Op-ed by Natalie Foster of the Economic Security Project and Chris Hoene of the California Budget & Policy Center (01/14/19)
Three-quarters of workers report living paycheck to paycheck at least some of the time. Half of households are unable to cover an emergency $500 expense. Housing costs in California just keep accelerating, hitting an all-time high in 2018. The basic building blocks of middle-class life — child care, health care, a college education — have become like luxury goods: high-priced and available to very few.
A cost-of-living refund to put money back in the pockets of low-income Californians who need it most is one solution. Delivered as a tax refund based on earnings, the Earned Income Tax Credit is one of the most powerful mechanisms to address affordability and inequality, while giving people the ability to put resources toward their most pressing needs. Over the past three years, California took the important first steps of establishing and then expanding a state credit to complement the federal credit, and is on track to refund $400 million to about 2 million households for the 2018 tax year.
But we can do more to make sure that that tax credit reaches more Californians. Gov. Gavin Newsom’s budget proposal calls for a “Working Families Tax Credit,” a dramatic expansion of the CalEITC, taking a decisive step forward on the path to economic stability. We applaud the governor for his staunch commitment to addressing affordability by prioritizing this issue in his first budget.
The governor’s budget proposal more than doubles funding for CalEITC to $1 billion, expanding the reach of the credit to those earning up to $15 an hour and including an extra $500 for families with young children. The proposal addresses affordability head-on by closing the gap for those who earn “too much” to qualify for other assistance but not enough to make ends meet. And the extra credit for families with young children helps during the critical early childhood years, when the affordability crisis hits many families hardest.
The proposal aims to include an option for the credit to be distributed monthly rather than as an annual lump sum, becoming the first state to offer a monthly option for the earned income tax credit. A monthly credit is both revolutionary and just common sense: Bills and budgets are set monthly. A monthly credit gives people a chance to feel it working in their lives, whether to cover an unexpected expense or to sock away a little bit of savings.
Gov. Newsom’s new proposal is a powerful expansion and an important next step in making California more affordable. We recently released a research paper that explores expanding and modernizing the CalEITC in three significant ways:
Pushing eligibility of the credit further into the lower middle class to cover close to half the households in the state, including 5 million children;
Expanding eligibility to include family caregivers and low-income students to recognize their vital but unpaid work; and
Making the distribution monthly.
Other opportunities exist for achieving full participation by eligible workers such as automatic filing and including all workers who file taxes.

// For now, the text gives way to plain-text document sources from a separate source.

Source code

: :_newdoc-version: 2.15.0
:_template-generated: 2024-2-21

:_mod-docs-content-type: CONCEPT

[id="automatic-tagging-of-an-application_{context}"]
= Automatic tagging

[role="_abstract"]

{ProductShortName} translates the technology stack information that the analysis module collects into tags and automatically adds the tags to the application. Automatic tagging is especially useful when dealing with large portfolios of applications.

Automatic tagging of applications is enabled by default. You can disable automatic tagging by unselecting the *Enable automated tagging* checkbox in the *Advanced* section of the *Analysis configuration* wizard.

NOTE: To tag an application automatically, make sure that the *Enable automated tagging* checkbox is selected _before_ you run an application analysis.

Our analysis projects that a full expansion would significantly cut the state’s poverty rate and help close the widening racial wealth and income gap.
It would also offer much-needed stability to families living on the brink. A full expansion would require significant new revenue, asking the wealthiest to pay their fair share of taxes, and continued leadership by Gov. Newsom in the Legislature or ultimately at the ballot.
Newsom’s proposal plays into a recent trend of Californians stepping out on putting more money in working people’s pockets. U.S. Sen. Kamala Harris’ LIFT the Middle Class Act, standing for Livable Incomes for Families Today, would provide between $3,000 (for individuals) to $6,000 (for couples) a year and extend all the way up to families earning $100,000.
Rep. Ro Khanna, a Democrat who represents the South Bay, has his own proposal to expand the federal EITC and broaden eligibility. Although each policy differs slightly, taken together we see efforts to dramatically increase the amount of money low- and middle-income earners would see as a result of their work.
Cash credits for working people have been hailed as a “bold” idea in the run-up to the 2020 election. With Gov. Newsom’s proposal, Californians are leading the way on creating an economy that works for everyone.
For the millions of Californians who struggle to make ends meet, the governor’s announcement couldn’t come soon enough. This bold proposal is an opportunity for all Californians to raise their voices in support of closing the affordability gap in our state.